Lie With Me

One wonders if the English translation of Olivier Peyon’s latest film (and the 2017 novel on which it is based) was chosen for its potential double meaning. The trailer and promotional material for LIE WITH ME hint at the memories of first romance between two teenage boys in rural France, a sun-swept one whose facts and end the film will reveal. The implication is romance, burgeoning sexuality, and desire. But the French title – ARRÊTE AVEC TES MENSONGES, literally ‘stop with your lies’ – is an invitation into an untruth, removing the sexual and romantic implications the English title can evoke in an uninformed viewer. What is underneath is far knottier and more interesting. For this tale of one man remembering a relationship kept desperately secret at the time, and forming a bond with his deceased boyfriend’s son, secrecy and half-truths raise the stakes masterfully, making this more than a wistful tale of remembrance.

The events of LIE WITH ME would seem trivial to anyone other than the two concerned parties, and it is the everyday details and bucolic setting that allow character moments to organically emerge. Successful author Stéphane Belcourt (Guillaume de Tonquédec) returns to his hometown of Cognac on invitation; a local distillery has offered him a position as spokesperson, and he takes the local publicity tour as a chance to revisit old haunts and seek old faces. When Lucas Andrieu (Victor Belmondo) shows up at his book signing, Stéphane enquires if Lucas’ father, Thomas, still lives in the area, to learn that Thomas died the year before. As a romance between young Stéphane and Thomas (Jérémy Gillet and Julien De Saint Jean, respectively) unfolds in flashback, Stéphane and Lucas begin spending time together to reminisce about Thomas through guarded questions. In a strong storytelling move, Thomas is never seen in midscale flashbacks, living entirely in Stéphane’s remembered past.

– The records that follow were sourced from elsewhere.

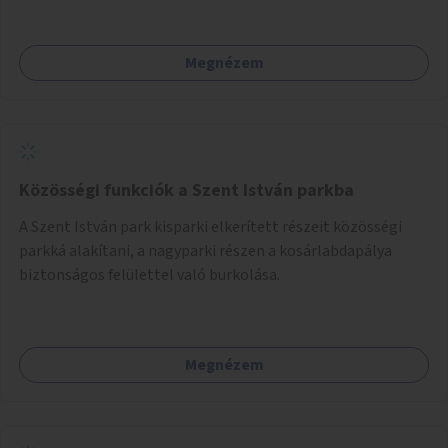
Megnézem
Közösségi funkciók a Szent István parkba
A Szent István park kisparki elkerített részeit közösségi
parkká alakítani, a nagyparki részen a kosárlabdapálya
biztonságos felülettel való burkolása.
Megnézem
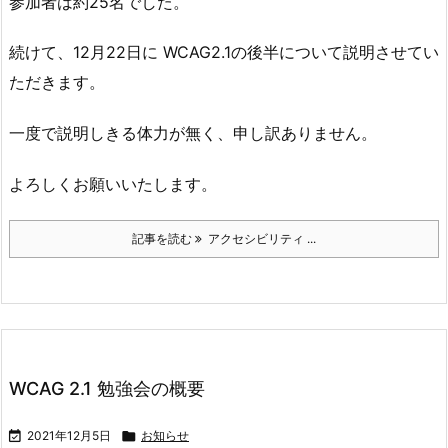
参加者は約25名でした。
続けて、12月22日に WCAG2.1の後半について説明させてい
ただきます。
一度で説明しきる体力が無く、申し訳ありません。
よろしくお願いいたします。
記事を読む
アクセシビリティ ...
WCAG 2.1 勉強会の概要

2021年12月5日

お知らせ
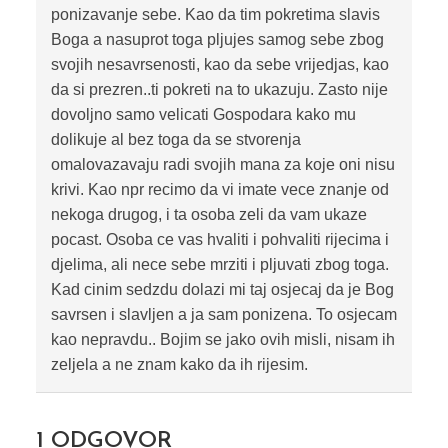
ponizavanje sebe. Kao da tim pokretima slavis
Boga a nasuprot toga pljujes samog sebe zbog
svojih nesavrsenosti, kao da sebe vrijedjas, kao
da si prezren..ti pokreti na to ukazuju. Zasto nije
dovoljno samo velicati Gospodara kako mu
dolikuje al bez toga da se stvorenja
omalovazavaju radi svojih mana za koje oni nisu
krivi. Kao npr recimo da vi imate vece znanje od
nekoga drugog, i ta osoba zeli da vam ukaze
pocast. Osoba ce vas hvaliti i pohvaliti rijecima i
djelima, ali nece sebe mrziti i pljuvati zbog toga.
Kad cinim sedzdu dolazi mi taj osjecaj da je Bog
savrsen i slavljen a ja sam ponizena. To osjecam
kao nepravdu.. Bojim se jako ovih misli, nisam ih
zeljela a ne znam kako da ih rijesim.
1
ODGOVOR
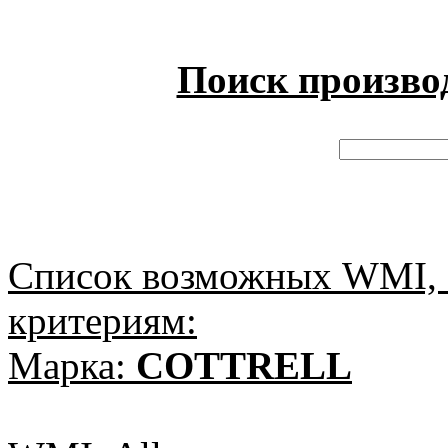
Поиск произво
Список возможных WMI, 
критериям:
Марка:
COTTRELL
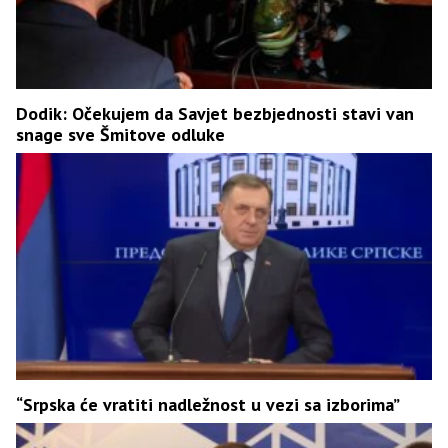
Dodik: Očekujem da Savjet bezbjednosti stavi van
snage sve Šmitove odluke
“Srpska će vratiti nadležnost u vezi sa izborima”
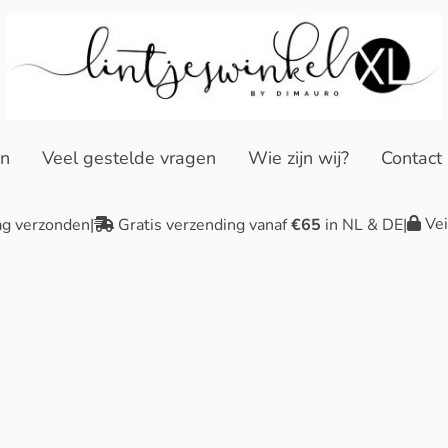
en
Veel gestelde vragen
Wie zijn wij?
Contact
Vei
ag verzonden
|
Gratis verzending vanaf
€65
in NL & DE
|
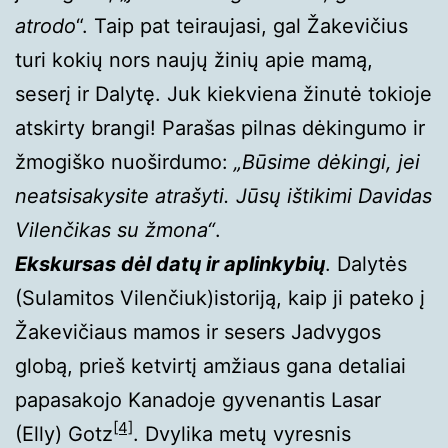
atrodo
“. Taip pat teiraujasi, gal Žakevičius
turi kokių nors naujų žinių apie mamą,
seserį ir Dalytę. Juk kiekviena žinutė tokioje
atskirty brangi! Parašas pilnas dėkingumo ir
žmogiško nuoširdumo:
„Būsime dėkingi, jei
neatsisakysite atrašyti. Jūsų ištikimi Davidas
Vilenčikas su žmona“
.
Ekskursas dėl datų ir aplinkybių
. Dalytės
(Sulamitos Vilenčiuk)istoriją, kaip ji pateko į
Žakevičiaus mamos ir sesers Jadvygos
globą, prieš ketvirtį amžiaus gana detaliai
papasakojo Kanadoje gyvenantis Lasar
[4]
(Elly) Gotz
. Dvylika metų vyresnis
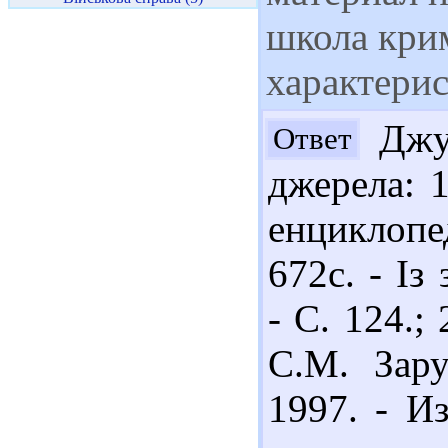
школа крим
характери
Джул
Ответ
джерела: 
енциклопед
672с. - Із
- С. 124.;
С.М. Зару
1997. - И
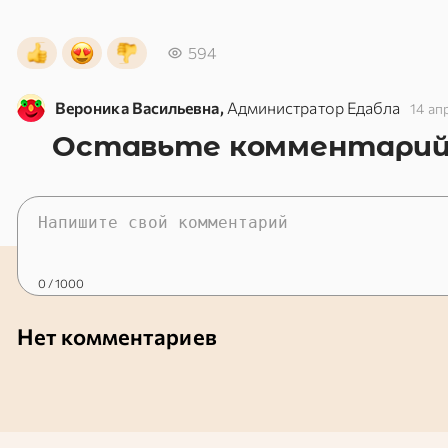
594
Вероника Васильевна,
Администратор Едабла
14 ап
Оставьте комментари
0
/ 1000
Нет комментариев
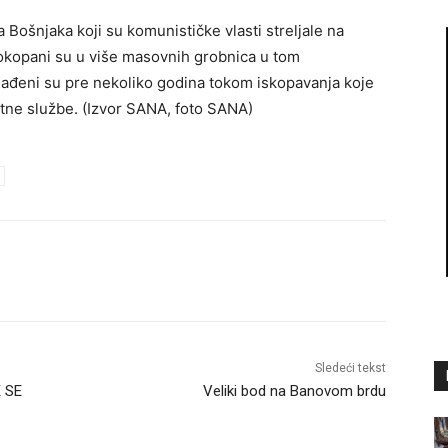
Bošnjaka koji su komunističke vlasti streljale na
pokopani su u više masovnih grobnica u tom
ađeni su pre nekoliko godina tokom iskopavanja koje
itne službe. (Izvor SANA, foto SANA)
Sledeći tekst
E SE
Veliki bod na Banovom brdu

“The events of LIE WITH ME would seem trivial to anyone other than the two concerned parties, and it is the everyday details and bucolic setting that allow character moments to organically emerge.”

However, the gaps in Stéphane’s and Lucas’s knowledge soon require uncomfortable questions. While the film does not entirely avoid a slide into sentimentality, especially in the final act, de Tonquédec and Belmondo are consistently sharp and human, interacting with unforced awkwardness initially and naturally evolving into a closer friendship. Of course, the increased comfort with the other is the space where uncomfortable questions emerge.

When escaping the same town was one’s entire goal earlier in life, the sense of return to a small town is captured with poignancy and nuance. The feeling that Stéphane’s flight was driven more by his own demons as much as it was by the town’s insularity complicates the picture, elevating and balancing what could be a story of one brave crusader trapped in a backwards community. The past is softer and brighter (fitting flashback conventions), but Stéphane’s explorations of Cognac and its beautiful surrounding countryside are similarly tinted with this nostalgia. For him, his return seems to collide and combine past and present.

Considering the measured naturalism of much of the preceding film, the somewhat soppy tonal shift in LIE WITH ME’s final few minutes feels jarring. But the hope and closure engendered by the idea of confession as absolution, transformation, and release fits the film’s overarching gentleness. Perhaps the spikier side of such lies and revelations is too easily wrapped up, but the thematic closure is earned and satisfactory.